Addressing the huge upset his fans were feeling at that moment, the 72-year-old Arizona senator talked about how natural it was to “feel some disappointment.” But, he added, “tomorrow, we must move beyond it and work together to get our country moving again.”
There was no finger-pointing, just graciousness and a taking of responsibility. “The failure is mine, not yours,” he said. "Nooo, it's the media’s fault! Hollywood!”" the crowd hissed and booed back.
“The road was hard from the onset,” McCain confessed. "But I have no regret about what would have been,” he said during a speech kept low-key. Vice-presidential candidate Sarah Palin, the self-proclaimed ‘pitbull with lipstick,’ waved and left the stage without addressing the public.
“His speech was statesman-like,” an emotional Susan Marie, wearing Republican Red, said. “Gracious and humble.”
There were many red eyes and sniffing and the growing feeling that this was the end of the world as Republicans knew it. “We don’'t know where Obama really stands,” said Sue Shumway, who had worked on McCain’s first successful bid for a seat in Congress in 1982. “But we knew where McCain stood.”

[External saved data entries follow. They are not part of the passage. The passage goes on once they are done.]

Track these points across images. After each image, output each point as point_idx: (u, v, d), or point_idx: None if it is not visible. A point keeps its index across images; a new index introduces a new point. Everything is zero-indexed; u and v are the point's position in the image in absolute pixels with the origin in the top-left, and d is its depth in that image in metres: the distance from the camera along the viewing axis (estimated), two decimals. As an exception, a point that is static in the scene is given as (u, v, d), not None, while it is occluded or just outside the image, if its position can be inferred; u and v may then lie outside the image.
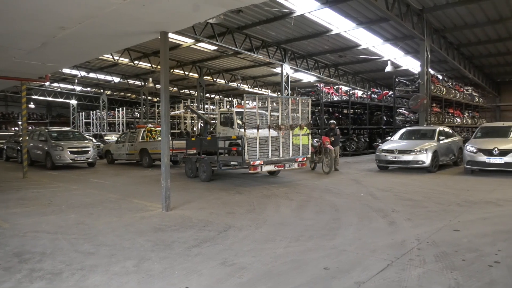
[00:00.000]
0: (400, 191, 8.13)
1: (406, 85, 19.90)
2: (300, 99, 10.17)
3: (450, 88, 21.01)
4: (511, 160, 9.77)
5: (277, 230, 5.09)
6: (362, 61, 23.46)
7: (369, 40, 18.66)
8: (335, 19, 15.49)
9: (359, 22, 15.76)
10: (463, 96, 23.17)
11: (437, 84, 18.96)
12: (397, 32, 17.34)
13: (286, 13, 14.59)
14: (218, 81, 28.74)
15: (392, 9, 12.70)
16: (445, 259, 3.80)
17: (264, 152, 9.15)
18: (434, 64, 22.57)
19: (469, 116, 25.19)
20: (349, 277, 3.41)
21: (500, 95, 32.65)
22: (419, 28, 15.09)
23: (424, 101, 16.01)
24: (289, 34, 17.98)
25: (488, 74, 28.78)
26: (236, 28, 16.74)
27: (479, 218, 5.57)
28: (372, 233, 4.86)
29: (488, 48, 21.27)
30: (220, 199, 7.54)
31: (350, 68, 26.92)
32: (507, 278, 3.31)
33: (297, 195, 7.84)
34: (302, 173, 11.62)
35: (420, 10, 14.70)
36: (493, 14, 15.38)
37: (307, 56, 22.22)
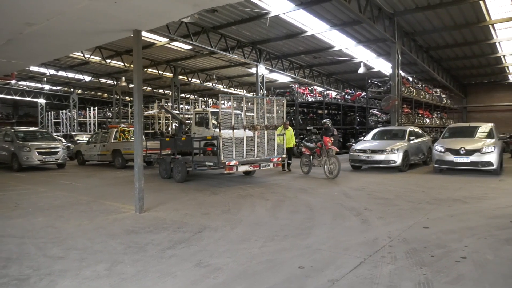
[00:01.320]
0: (372, 190, 8.32)
1: (378, 86, 20.39)
2: (275, 100, 10.22)
3: (420, 90, 21.67)
4: (477, 159, 10.19)
5: (252, 230, 5.10)
6: (336, 62, 23.86)
7: (343, 42, 19.00)
8: (309, 20, 15.69)
9: (333, 24, 16.03)
10: (432, 97, 23.95)
11: (407, 85, 19.51)
12: (369, 34, 17.74)
13: (261, 14, 14.64)
14: (193, 80, 28.50)
15: (365, 12, 12.98)
16: (415, 255, 3.92)
17: (240, 152, 9.14)
18: (405, 66, 23.23)
19: (438, 116, 26.05)
20: (323, 275, 3.46)
21: (466, 97, 33.99)
22: (391, 31, 15.50)
23: (396, 102, 16.44)
24: (264, 35, 18.06)
25: (455, 76, 29.90)
26: (211, 27, 16.66)
27: (447, 215, 5.77)
28: (345, 231, 4.95)
29: (455, 51, 22.10)
30: (195, 200, 7.47)
31: (325, 69, 27.31)
32: (473, 273, 3.45)
33: (272, 195, 7.88)
34: (280, 174, 11.68)
35: (391, 14, 15.10)
36: (459, 19, 16.00)
37: (282, 57, 22.38)
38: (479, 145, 10.44)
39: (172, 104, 26.03)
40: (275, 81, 29.09)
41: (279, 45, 20.15)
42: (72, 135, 23.73)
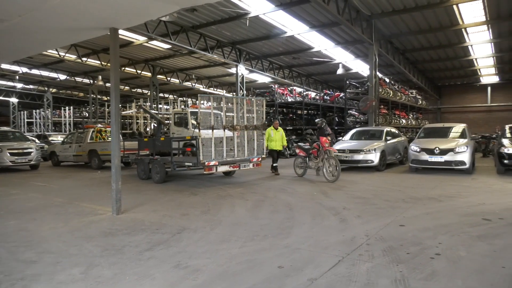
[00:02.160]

“That’s it. I’m done,” said Many Chee, holding his head in his hands. Chee owns a specialty weapons business and believes Barack Obama will impose stricter gun control. “That means less weapons in the US and less Chapuis guns imported from France.”
What went wrong
For most Republicans, McCain couldn't compete with Obama's deceptions, campaign money and the media bias.
“I feel heartbroken and I’m very disillusioned right now,” said Karry King, who runs a trucking business. “People didn't understand facts. They wanted change but couldn’t tell you what it meant.”

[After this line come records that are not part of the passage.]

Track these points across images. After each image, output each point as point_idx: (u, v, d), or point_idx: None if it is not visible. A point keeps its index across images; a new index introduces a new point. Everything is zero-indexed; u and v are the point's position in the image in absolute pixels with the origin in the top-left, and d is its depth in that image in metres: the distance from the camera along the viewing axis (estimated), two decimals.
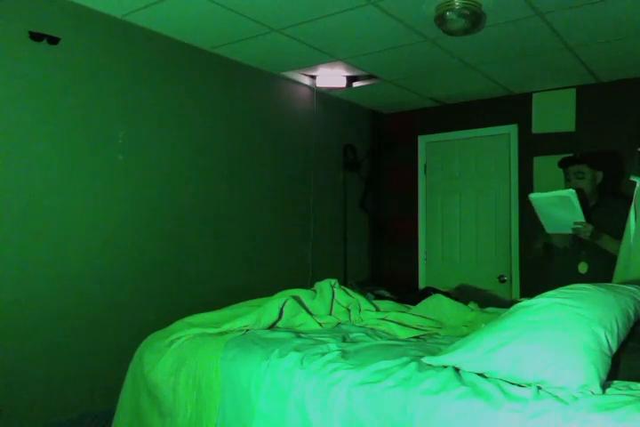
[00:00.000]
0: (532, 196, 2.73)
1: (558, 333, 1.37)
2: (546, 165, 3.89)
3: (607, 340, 1.35)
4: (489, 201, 4.35)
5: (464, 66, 3.57)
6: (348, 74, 3.84)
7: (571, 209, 2.62)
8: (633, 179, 2.57)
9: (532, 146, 4.08)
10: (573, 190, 2.57)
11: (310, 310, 2.19)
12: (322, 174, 4.20)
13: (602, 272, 2.67)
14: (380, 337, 1.96)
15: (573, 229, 2.68)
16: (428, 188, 4.67)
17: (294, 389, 1.54)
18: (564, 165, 2.98)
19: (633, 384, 1.33)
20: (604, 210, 2.86)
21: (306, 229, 4.05)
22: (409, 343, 1.86)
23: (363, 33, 3.03)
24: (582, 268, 2.81)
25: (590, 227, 2.65)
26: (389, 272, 4.74)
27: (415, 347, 1.78)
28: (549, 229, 2.80)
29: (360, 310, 2.26)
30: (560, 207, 2.65)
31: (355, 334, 1.98)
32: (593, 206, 2.90)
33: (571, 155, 3.12)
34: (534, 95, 4.09)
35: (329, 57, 3.46)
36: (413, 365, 1.49)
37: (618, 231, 2.71)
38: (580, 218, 2.64)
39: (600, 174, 2.94)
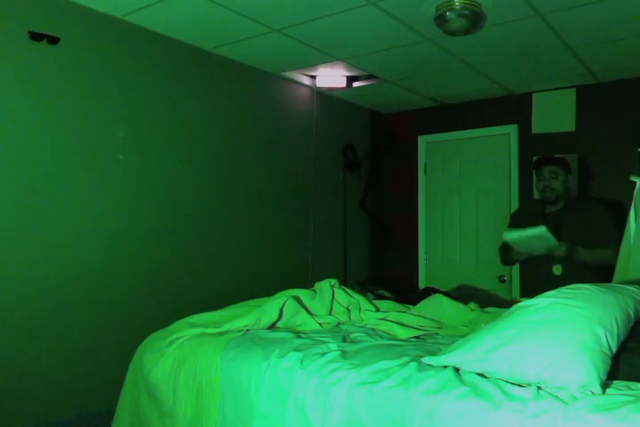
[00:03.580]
0: (507, 236, 2.88)
1: (558, 333, 1.37)
2: None
3: (607, 340, 1.35)
4: (489, 201, 4.34)
5: (464, 66, 3.57)
6: (348, 74, 3.84)
7: (546, 240, 2.75)
8: (633, 179, 2.59)
9: (531, 146, 4.08)
10: (544, 227, 2.71)
11: (310, 310, 2.19)
12: (322, 174, 4.20)
13: (575, 274, 2.75)
14: (381, 337, 1.96)
15: (548, 250, 2.82)
16: (428, 188, 4.67)
17: (294, 389, 1.54)
18: (539, 165, 3.09)
19: (633, 384, 1.33)
20: (572, 211, 3.00)
21: (306, 229, 4.05)
22: (409, 343, 1.86)
23: (363, 33, 3.03)
24: (557, 270, 2.89)
25: (565, 246, 2.79)
26: (389, 272, 4.74)
27: (415, 347, 1.78)
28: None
29: (360, 310, 2.26)
30: (534, 241, 2.78)
31: (355, 334, 1.98)
32: (562, 208, 3.03)
33: (539, 157, 3.27)
34: (534, 95, 4.08)
35: (329, 57, 3.46)
36: (413, 365, 1.49)
37: (586, 230, 2.88)
38: (555, 244, 2.76)
39: (570, 177, 3.10)
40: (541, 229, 2.70)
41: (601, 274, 2.81)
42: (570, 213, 2.98)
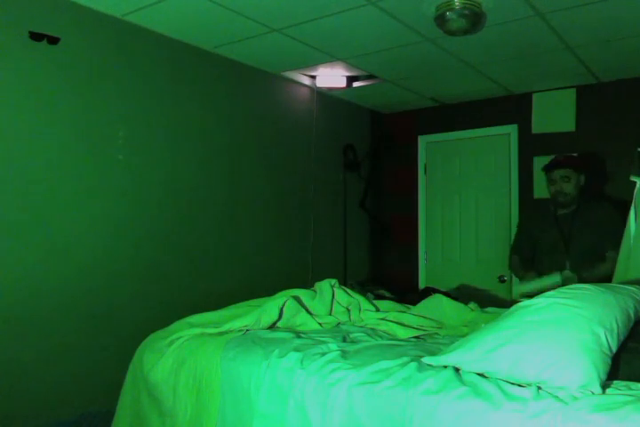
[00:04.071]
0: (522, 290, 2.82)
1: (558, 333, 1.37)
2: None
3: (607, 340, 1.35)
4: (489, 201, 4.34)
5: (464, 66, 3.57)
6: (348, 74, 3.84)
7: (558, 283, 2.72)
8: (633, 179, 2.59)
9: (531, 146, 4.08)
10: (559, 276, 2.69)
11: (310, 310, 2.19)
12: (322, 174, 4.20)
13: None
14: (380, 337, 1.96)
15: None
16: (428, 188, 4.67)
17: (294, 389, 1.54)
18: (549, 169, 3.02)
19: (633, 384, 1.33)
20: (584, 213, 2.95)
21: (306, 229, 4.05)
22: (409, 343, 1.86)
23: (363, 33, 3.03)
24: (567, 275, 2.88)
25: (574, 277, 2.75)
26: (389, 272, 4.74)
27: (415, 347, 1.78)
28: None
29: (360, 310, 2.26)
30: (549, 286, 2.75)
31: (355, 334, 1.98)
32: (574, 210, 2.98)
33: (553, 157, 3.16)
34: (534, 95, 4.09)
35: (329, 57, 3.46)
36: (413, 365, 1.49)
37: (596, 232, 2.85)
38: (565, 277, 2.74)
39: (582, 177, 3.01)
40: (556, 279, 2.69)
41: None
42: (581, 215, 2.94)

Ryan McDermott, a computer engineer, who decided against attending McCain’s concession speech because the lines to go through metal detectors were discouragingly long, also blamed the generational divide. “It was fashionable and trendy to like him and the kids latched on to him.”
It’s the economy stupid
But for Tony Malaj, a former local political strategist, part of Obama’s superiority lay in his war-chest. “He raised more money by raising a lot of five and ten dollar bills,” Malaj said. “That’s what gave him his base. Unlike McCain who didn’t build his base quickly enough. And he wasn’t aggressive enough on the economy.”
McDermott, who admitted that he didn’t really expect McCain to win, based on the polls projections, said the economy was the main culprit. “People were scared and Obama told them what they wanted to hear, rather than what needed to be done.”
It wasn’t even five o’clock when campaign volunteers and VIPs started gathering in the Biltmore Hotel’s Frank Lloyd Wright ballroom, nursing drinks and buying stocks of “McCain-Palin Victory” buttons. The Biltmore is where John and Cindy McCain got married in the early 1980s.
Country music singers like Hank Williams Jr. and a live band covering golden oldies shared the stage while results were pouring in. The crowd erupted into loud cheers as a red for Republican Texas map appeared on the screen.
But, at one point, party organizers stopped broadcasting the results. And when former Louisiana governor Charles "Buddy" Roemer took the stage to announce that the state would remain Republican people already knew that Obama had won Ohio and Pennsylvania.
The mood became decisively somber when Arizona senator – and McCain colleague - Jon Kyl, after admitting “it was uphill,” read from the Bible (2 Timothy 4:7) what sounded like a eulogy. “I have fought a good fight. I have finished my course. I have kept the faith.”
Ronney Drake, a teacher and the son of a local Arizona politician, admitted it was a setback. But, he added, “with the White House and Congress dominated by the Democrats, in four years we’re back and we’ll look like saviors.”